Fearsum

Went to see the Sum of All Fears today. It’s hard to say how the Sept. 11 incidents will affect the films popularity and its success. That the film depicts a terrorist organization importing a nuclear weapon seems, or so one would think from many of the reviews out there, all the more real after the events of last year.

Yet it was not this that I found most interesting or most frightening about the film. I grew up during a time when MAD was the norm. As a child I had nightmares about the effects of a nuclear war with the Soviet Union, and plotted elaborate ways of ensuring survival after such an attack. I decided early on, and still believe, that the question was not if a nuclear war would reach US soil, but when.

So the idea of a terrorist detonating a nuclear device in the US, a filmic device that is well worn, is not granted any special standing because of recent terrorist activities here in the US. War has always evolved, and one would have had to have been blind not to predict terrorism would continue to be used against the sole global hegemon. As a side note, I recently heard on the radio that fully 30% of Americans do not believe another attack will occur. This seems to me to defy explanation, unless it is some form of denial in order to push the possibility of danger from their minds.

What struck me instead as particularly timely in the film is that the nuclear device detonated by terrorists (neo-fascists in this case) was far overshadowed by the possibility of US/Russian conflict. It is easy to forget that although the two nations are friendly at present, relationships come and go, often over what seems the most trivial matters. Bush certainly sees a need to maintain a nuclear arsenal for use against a similarly armed enemy. Who would this enemy be? Certainly not al Qaeda.

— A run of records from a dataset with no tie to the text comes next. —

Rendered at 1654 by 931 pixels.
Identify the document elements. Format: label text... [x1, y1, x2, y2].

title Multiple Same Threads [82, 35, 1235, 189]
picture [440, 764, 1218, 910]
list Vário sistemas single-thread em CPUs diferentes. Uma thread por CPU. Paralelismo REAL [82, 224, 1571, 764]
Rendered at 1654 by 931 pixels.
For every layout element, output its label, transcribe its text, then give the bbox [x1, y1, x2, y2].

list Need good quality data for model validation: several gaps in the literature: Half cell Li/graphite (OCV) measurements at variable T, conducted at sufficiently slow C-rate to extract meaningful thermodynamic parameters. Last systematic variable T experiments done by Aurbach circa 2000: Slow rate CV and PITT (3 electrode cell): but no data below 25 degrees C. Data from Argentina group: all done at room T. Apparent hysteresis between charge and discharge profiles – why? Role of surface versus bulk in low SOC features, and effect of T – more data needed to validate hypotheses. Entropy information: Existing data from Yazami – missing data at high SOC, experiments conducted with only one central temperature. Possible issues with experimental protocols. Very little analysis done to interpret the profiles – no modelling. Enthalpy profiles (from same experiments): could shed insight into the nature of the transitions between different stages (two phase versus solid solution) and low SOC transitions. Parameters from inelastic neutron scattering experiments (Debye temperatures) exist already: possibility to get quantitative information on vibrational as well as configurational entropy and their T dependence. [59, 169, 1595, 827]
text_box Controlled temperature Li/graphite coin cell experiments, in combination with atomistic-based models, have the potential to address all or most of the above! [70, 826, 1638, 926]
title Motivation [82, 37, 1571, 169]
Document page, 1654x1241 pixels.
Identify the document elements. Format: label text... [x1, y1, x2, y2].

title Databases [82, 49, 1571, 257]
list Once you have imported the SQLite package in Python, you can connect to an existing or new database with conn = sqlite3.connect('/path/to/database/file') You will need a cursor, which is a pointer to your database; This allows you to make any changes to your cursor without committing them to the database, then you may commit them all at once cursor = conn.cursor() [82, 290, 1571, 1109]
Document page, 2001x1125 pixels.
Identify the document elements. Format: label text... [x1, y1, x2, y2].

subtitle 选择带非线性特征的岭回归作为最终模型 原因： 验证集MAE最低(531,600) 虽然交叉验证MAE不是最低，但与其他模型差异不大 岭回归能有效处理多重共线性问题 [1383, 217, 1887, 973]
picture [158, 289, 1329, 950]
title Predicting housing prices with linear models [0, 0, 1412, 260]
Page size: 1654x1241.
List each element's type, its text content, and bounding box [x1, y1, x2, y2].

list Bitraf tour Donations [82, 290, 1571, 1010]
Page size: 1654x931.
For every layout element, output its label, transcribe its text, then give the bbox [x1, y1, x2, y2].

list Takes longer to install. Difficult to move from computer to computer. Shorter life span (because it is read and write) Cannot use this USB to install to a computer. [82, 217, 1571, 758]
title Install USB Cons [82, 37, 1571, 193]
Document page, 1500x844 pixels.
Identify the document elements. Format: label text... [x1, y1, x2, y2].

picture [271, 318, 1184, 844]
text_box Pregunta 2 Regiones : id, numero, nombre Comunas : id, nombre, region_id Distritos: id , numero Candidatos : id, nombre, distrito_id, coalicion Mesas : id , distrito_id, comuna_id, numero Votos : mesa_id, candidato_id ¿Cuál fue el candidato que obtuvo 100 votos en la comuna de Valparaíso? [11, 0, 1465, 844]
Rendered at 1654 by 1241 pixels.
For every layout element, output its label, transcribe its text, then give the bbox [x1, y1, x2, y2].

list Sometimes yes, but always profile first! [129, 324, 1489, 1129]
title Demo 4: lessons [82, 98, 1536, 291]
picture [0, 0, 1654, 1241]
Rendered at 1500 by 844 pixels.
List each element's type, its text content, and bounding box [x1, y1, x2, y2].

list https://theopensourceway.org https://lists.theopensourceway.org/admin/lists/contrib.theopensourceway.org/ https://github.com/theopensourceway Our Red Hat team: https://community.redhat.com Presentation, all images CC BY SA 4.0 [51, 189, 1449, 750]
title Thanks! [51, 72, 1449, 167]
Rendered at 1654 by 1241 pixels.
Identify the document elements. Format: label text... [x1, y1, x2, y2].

In the film, due to a lack of good information on either side both escalate to the brink of global nuclear war. The countdown to launch is stopped with seconds to spare, in true Hollywood style. Those moderate voices, and those voices who are situationally informed, are kept out of earshot by a culture and an organizational structure that is dictated by power and personal politics. I think the movie does a good job of indicating the degree to which entering into a war can be an irrational act dictated by a number of seemingly rational steps.

Now that a mourning period for those lost last September is coming to a close, many are not comforted by the “War on Terrorism.” (How our actions in Afghanistan could be satisfying to anyone is beyond me, but that is a point for another diatribe.) They are looking for more than revenge, they want explanation. They want to know why the attacks were not stopped, especially when–in hindsight–there appear to have been some indications of an imminent attack. To be honest, I expect that many other such attacks are foiled on a regular basis, and fail to see a particular failure here, given the context in which we were operating in September of last year. But the response seems to be to give the “authorities” more power. That by sacrificing a certain degree of our privacy and autonomy, we will gain a measure of safety.

A weapon against America has been found in the act of terrorism, and our response remains one hindered by the past. We assume that more structure, more bureaucracy, more police, and more firepower will help us to feel safe, and in so doing forfeit our greatest new assets in such a war. The idea that bunker-busting fuel-air guided munitions are a good match for international terrorism reminds me of British redcoats marching in lock step into the early guerilla tactics of American revolutionaries. Even as children we marveled at the foolishness of this oddly structured way of war. And now we fail to see that same foolishness in ourselves.

The film says nothing of teaching flight attendants to defend themselves, or of the creative use of self-monitoring. It provides few clues as to the ways out of our current state. But it does help to remind us of our priorities. The global system is complex, and while the attacks on New York and Washington were horrifying, they were classic acts of terrorism in that the greatest impact was not upon the victims but the witnesses. We watch events in South Asia and in the Middle East with a certain degree of detachment because they are not in our “back yard.” But we have made the world our back yard. The sooner we recognize this, and the sooner we see terrorism as a symptom rather than an enemy, the more likely we are to hold off what remains the most frightening of possibilities, the emergence of a long and horrible global war.